Being together in those classes, the nine of us were developing a true friendship—becoming closer knit than we might have been under other circumstances. We talked about our fears, what we missed at our old school, and our hopes that the integration issues would soon be resolved. While I regretted the friendships I was losing, I cherished the growing ties to the eight.
Just before the court hearing where Governor Faubus would be called to account, the nine of us were summoned to Mrs. Bates’s house to meet with the press. Nothing had changed since our last meeting. The troops were still in place around the school, and every morning the crowd of segregationists grew larger. Governor Faubus was still predicting violence.
Several very dignified and important-looking men sat in her living room. One was the NAACP attorney, Wiley Branton. I recognized another man whose picture I’d seen in the newspapers: the famous lawyer Thurgood Marshall, the man who had delivered the argument that resulted in the Supreme Court’s 1954 school integration ruling.

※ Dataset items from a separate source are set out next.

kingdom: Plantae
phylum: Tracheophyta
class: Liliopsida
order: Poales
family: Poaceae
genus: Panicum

Judging by my father’s height, I figured Mr. Marshall was more than six feet tall, with a commanding presence, fair skin, and brown hair and mustache. He spoke like somebody on television, his sharp, quick New York accent overlaying a slight Southern drawl. “At the same time we are petitioning for a court order to force your governor to move his troops away from Central’s front door, we’ll be planning other options. Meanwhile we are asking that you be patient. Justice will prevail.” He spoke confidently, in a way that made me feel that I deserved to be admitted to Central High.

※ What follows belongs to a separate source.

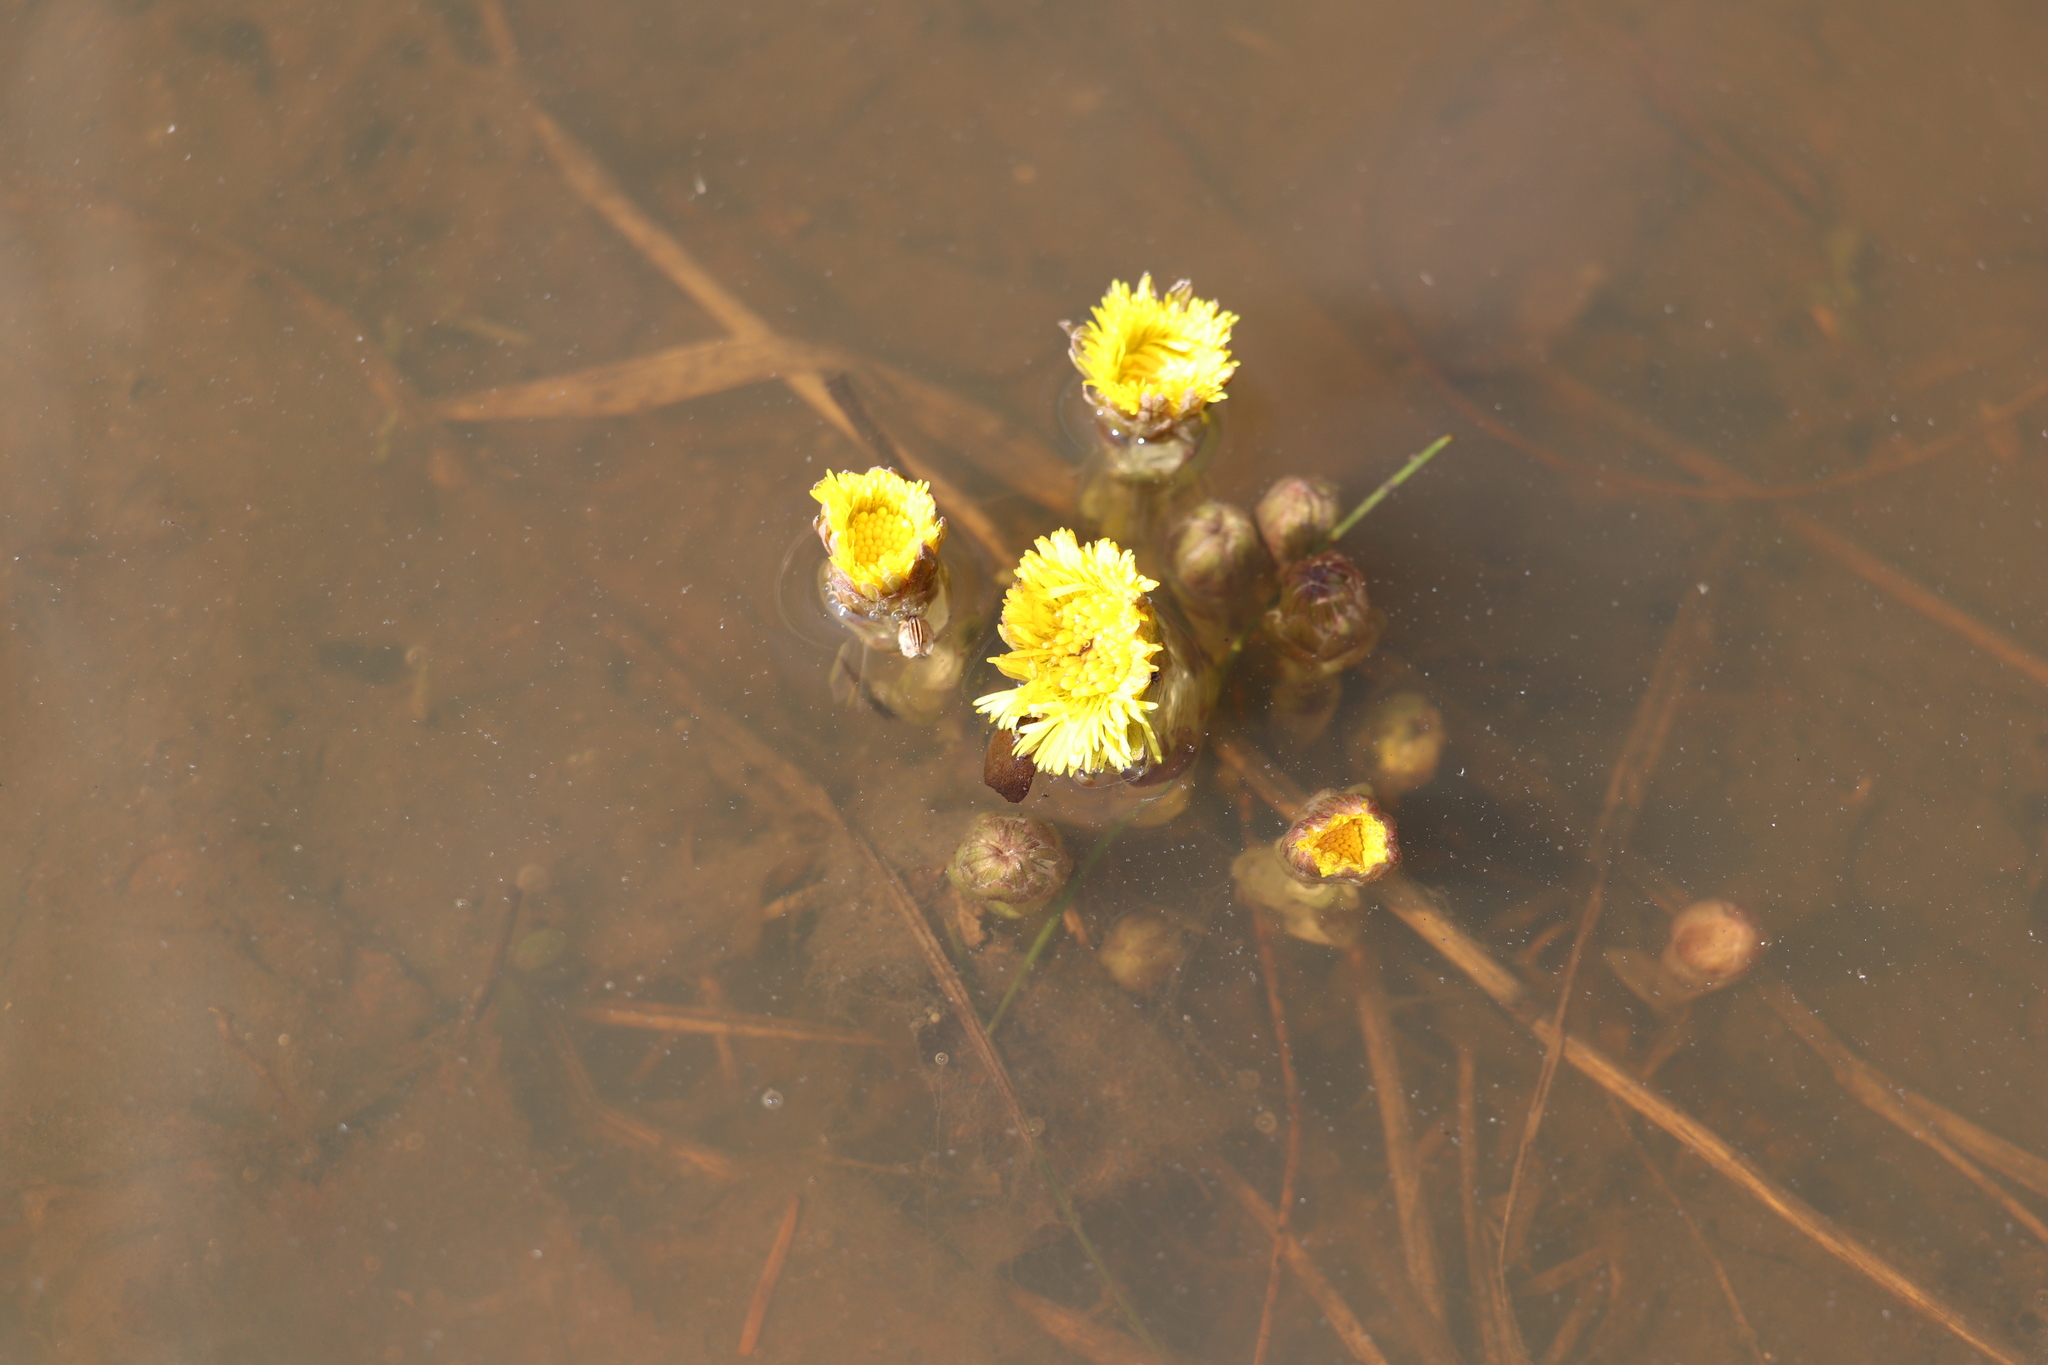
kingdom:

I looked at this man who seemed to have none of the fears and hesitation of my parents or the other adults around us. Instead he had a self-assured air about him as though he had seen the promised land and knew for certain we could get there. We had only heard rumors of freedom, but he had lived it, and it showed in his every word, his every movement, in the way he sat tall in his seat.
He urged us to prepare ourselves to testify in federal court, if need be. Right then and there I began to fret about the truth I couldn’t tell. If I testified in court about what really happened to me, it would get printed in the newspapers, and those men would come after us again. But now I knew that, worst of all, it would give the governor yet another excuse to keep us out of school. The very basis of his argument against our integrating was that it would cause so much violence that blood would run in the s
treets. If I told the judge about the men chasing us and shooting through our windows, the governor could use my words as weapons against us.
But as I listened to Mr. Marshall speak, I felt much better. His positive attitude gave me hope that even if I couldn’t speak my truth, the scales of justice were weighted on our side. I had read that he had faced up to other Southern segregationists and forced them to let my people run for public office. He had also fought for equal rights for women. I felt honored that he would take the time and energy to fight for our rights. There was no doubt in my mind that if any soul on this earth could get us into Central High, this great man, Mr. Thurgood Marshall, was the one.
During the meeting, the upstairs had filled with a throng of news people, most of them white, with just a sprinkling of our people. We students were directed to take our seats and to answer questions as clearly and briefly as possible. For the first time, we were introduced as the “Little Rock Nine.”